The benchmark FTSE 100 had rallied nearly 1.5% to 6,236.73 at midday led by internationally-exposed firms, such as pest control group Rentokil, defence engineer Smiths, and Ferguson, plumbing and heating kit supplier.

On the other side of the ledger were domestic-facing stocks, such as banks fashion retailers and home builders. On currency markets, the pound was reasonably steady against the dollar at $1.2389, while Brent crude nudged lower at $41.42 per barrel. Gold slipped around 1% to $1,758.55, reflecting the marginal swing from safety to riskier equity assets.


Supermarket giant Tesco reversed earlier modest losses to trade around 1% higher at 229p as it reported an 8% increase in first quarter sales as households stocked up during the Covid-19 crisis.

Tesco, however, warned of flat retail operating profits due to an accompanying rise in costs. It also warned of losses in its banking division of up £200 million, having upped its bad debt provisions.

But the UK's wider retailing sector suffered a huge blow as shopping centres owner Intu Properties plunged on a likely collapse into administration, sending the share price crashing 57% to 1.68p with equity investors faced with being completely wiped out.

The company admitted that discussions with its lenders to waive the covenant on its revolving credit facility (which expires at midnight tonight) had failed.

That news dragged retail landlord peer Hammerson sharply lower, its shares slumping nearly 12% to 82.99p, the biggest FTSE 250 loser on Friday.


Luxury carmaker Aston Martin Lagonda slumped nearly 10% to 56.35p after announcing another cash call that will further dilute shareholders. It plans to increase its share count by roughly 20% via share placing as the Covid-19 crisis hits sales.

More positively, gambling websites operator 888, jumped more than 13% to 171.2p after predicting that 2020 earnings will 'significantly' beat expectations. That's thanks to a mini gaming boom during lockdown.

Budget airline EasyJet rose around 1.7% to 681.8p after it agreed the sale and leaseback of six A320neo aircraft for $255m to bolster its finances.

Pub company Marston's dropped 5.5% to 60.95p as it swung to a first half loss, after the Covid-19 crisis took a big chunk out its sales.

Marston's said it planned to reopen its pubs from 4 July, in line with government rules, though initial revenue and earnings profiles were uncertain.


Engineering company Weir extended earlier gains to jump nearly 7% after reaffirming its intention to exit its Oil & Gas business, 'at the right time', which had been hit hard by the Covid-19 crisis.

Orders at Weir's mineral division, meanwhile, had remained stable in the second quarter, with margins in a normal range. Weir shares rose to £11.045, their highest since before lockdown.

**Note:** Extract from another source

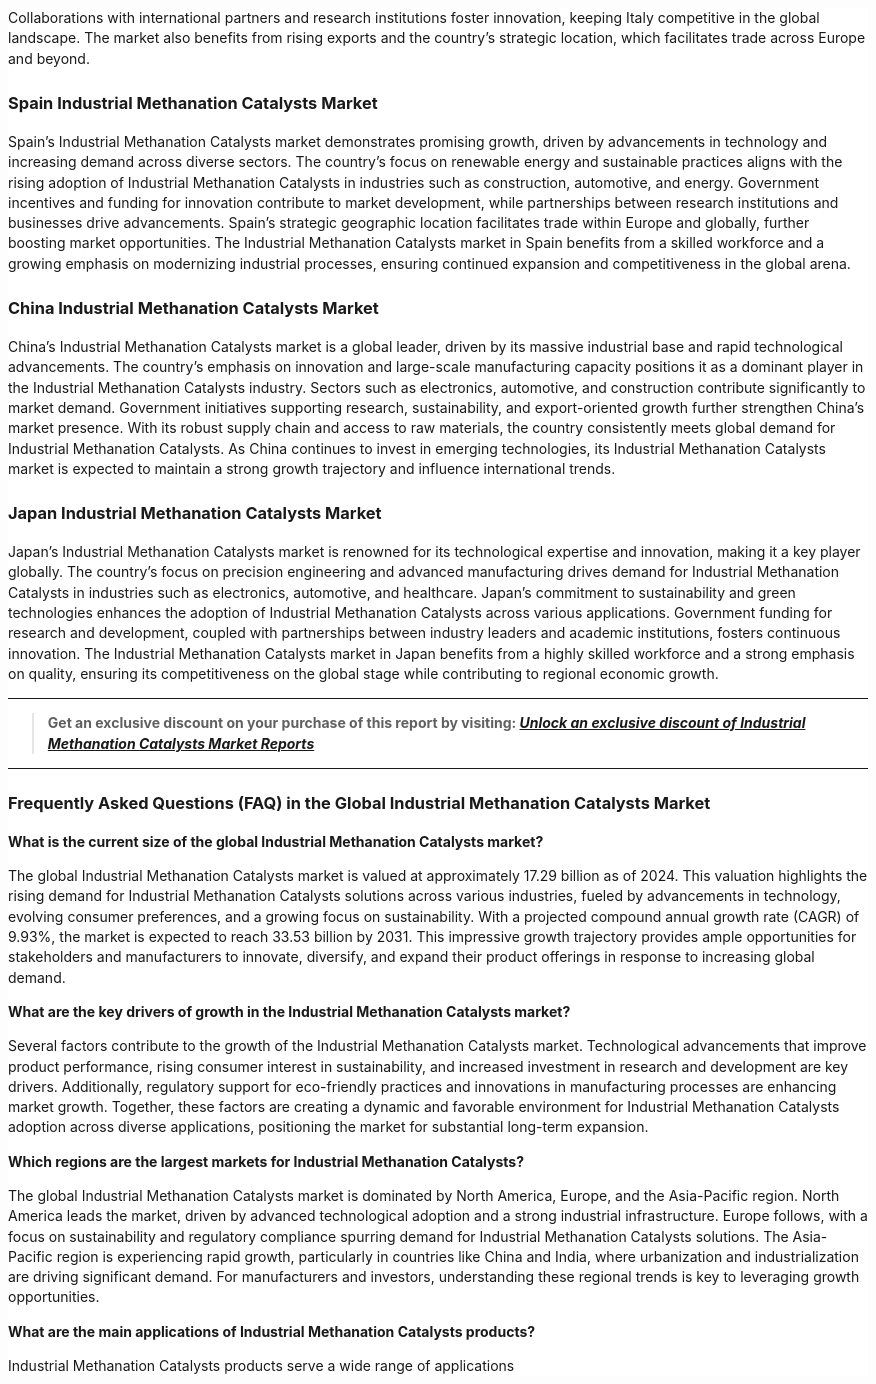 Collaborations with international partners and research institutions foster innovation, keeping Italy competitive in the global landscape. The market also benefits from rising exports and the country&rsquo;s strategic location, which facilitates trade across Europe and beyond.</p><h3>Spain Industrial Methanation Catalysts Market</h3><p>Spain&rsquo;s Industrial Methanation Catalysts market demonstrates promising growth, driven by advancements in technology and increasing demand across diverse sectors. The country&rsquo;s focus on renewable energy and sustainable practices aligns with the rising adoption of Industrial Methanation Catalysts in industries such as construction, automotive, and energy. Government incentives and funding for innovation contribute to market development, while partnerships between research institutions and businesses drive advancements. Spain&rsquo;s strategic geographic location facilitates trade within Europe and globally, further boosting market opportunities. The Industrial Methanation Catalysts market in Spain benefits from a skilled workforce and a growing emphasis on modernizing industrial processes, ensuring continued expansion and competitiveness in the global arena.</p><h3>China Industrial Methanation Catalysts Market</h3><p>China&rsquo;s Industrial Methanation Catalysts market is a global leader, driven by its massive industrial base and rapid technological advancements. The country&rsquo;s emphasis on innovation and large-scale manufacturing capacity positions it as a dominant player in the Industrial Methanation Catalysts industry. Sectors such as electronics, automotive, and construction contribute significantly to market demand. Government initiatives supporting research, sustainability, and export-oriented growth further strengthen China&rsquo;s market presence. With its robust supply chain and access to raw materials, the country consistently meets global demand for Industrial Methanation Catalysts. As China continues to invest in emerging technologies, its Industrial Methanation Catalysts market is expected to maintain a strong growth trajectory and influence international trends.</p><h3>Japan Industrial Methanation Catalysts Market</h3><p>Japan&rsquo;s Industrial Methanation Catalysts market is renowned for its technological expertise and innovation, making it a key player globally. The country&rsquo;s focus on precision engineering and advanced manufacturing drives demand for Industrial Methanation Catalysts in industries such as electronics, automotive, and healthcare. Japan&rsquo;s commitment to sustainability and green technologies enhances the adoption of Industrial Methanation Catalysts across various applications. Government funding for research and development, coupled with partnerships between industry leaders and academic institutions, fosters continuous innovation. The Industrial Methanation Catalysts market in Japan benefits from a highly skilled workforce and a strong emphasis on quality, ensuring its competitiveness on the global stage while contributing to regional economic growth.</p><hr /><blockquote><p><strong>Get an exclusive discount on your purchase of this report by visiting: <em><a href="://marketresearchpulse.com/ask-for-discount/144021?utm_source=Github&amp;utm_medium=0115">Unlock an exclusive discount of Industrial Methanation Catalysts Market Reports</a></em>&nbsp;</strong></p></blockquote><hr /><h3>Frequently Asked Questions (FAQ) in the Global Industrial Methanation Catalysts Market</h3><p><strong>What is the current size of the global Industrial Methanation Catalysts market?</strong></p><p>The global Industrial Methanation Catalysts market is valued at approximately 17.29 billion as of 2024. This valuation highlights the rising demand for Industrial Methanation Catalysts solutions across various industries, fueled by advancements in technology, evolving consumer preferences, and a growing focus on sustainability. With a projected compound annual growth rate (CAGR) of 9.93%, the market is expected to reach 33.53 billion by 2031. This impressive growth trajectory provides ample opportunities for stakeholders and manufacturers to innovate, diversify, and expand their product offerings in response to increasing global demand.</p><p><strong>What are the key drivers of growth in the Industrial Methanation Catalysts market?</strong></p><p>Several factors contribute to the growth of the Industrial Methanation Catalysts market. Technological advancements that improve product performance, rising consumer interest in sustainability, and increased investment in research and development are key drivers. Additionally, regulatory support for eco-friendly practices and innovations in manufacturing processes are enhancing market growth. Together, these factors are creating a dynamic and favorable environment for Industrial Methanation Catalysts adoption across diverse applications, positioning the market for substantial long-term expansion.</p><p><strong>Which regions are the largest markets for Industrial Methanation Catalysts?</strong></p><p>The global Industrial Methanation Catalysts market is dominated by North America, Europe, and the Asia-Pacific region. North America leads the market, driven by advanced technological adoption and a strong industrial infrastructure. Europe follows, with a focus on sustainability and regulatory compliance spurring demand for Industrial Methanation Catalysts solutions. The Asia-Pacific region is experiencing rapid growth, particularly in countries like China and India, where urbanization and industrialization are driving significant demand. For manufacturers and investors, understanding these regional trends is key to leveraging growth opportunities.</p><p><strong>What are the main applications of Industrial Methanation Catalysts products?</strong></p><p>Industrial Methanation Catalysts products serve a wide range of applications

Shared office group Workspace nudged up modestly to 682p after being granted planning consent for a mixed-use redevelopment of two adjacent properties in Wandsworth, south London.

Safety company investor Marlowe edged 1.5% higher to 485p as it forecast a 52% surge in adjusted annual profit and launched a £35m share placing to to fund the acquisition of contractor management software provider Elogbooks.

New shares in Marlowe were being issued at 478p each.

Shares in bowling alley operator Ten Entertainment lost 8.5% to 165.5p after announcing that chief executive Duncan Garrood was resigning to join Empiric Student Property.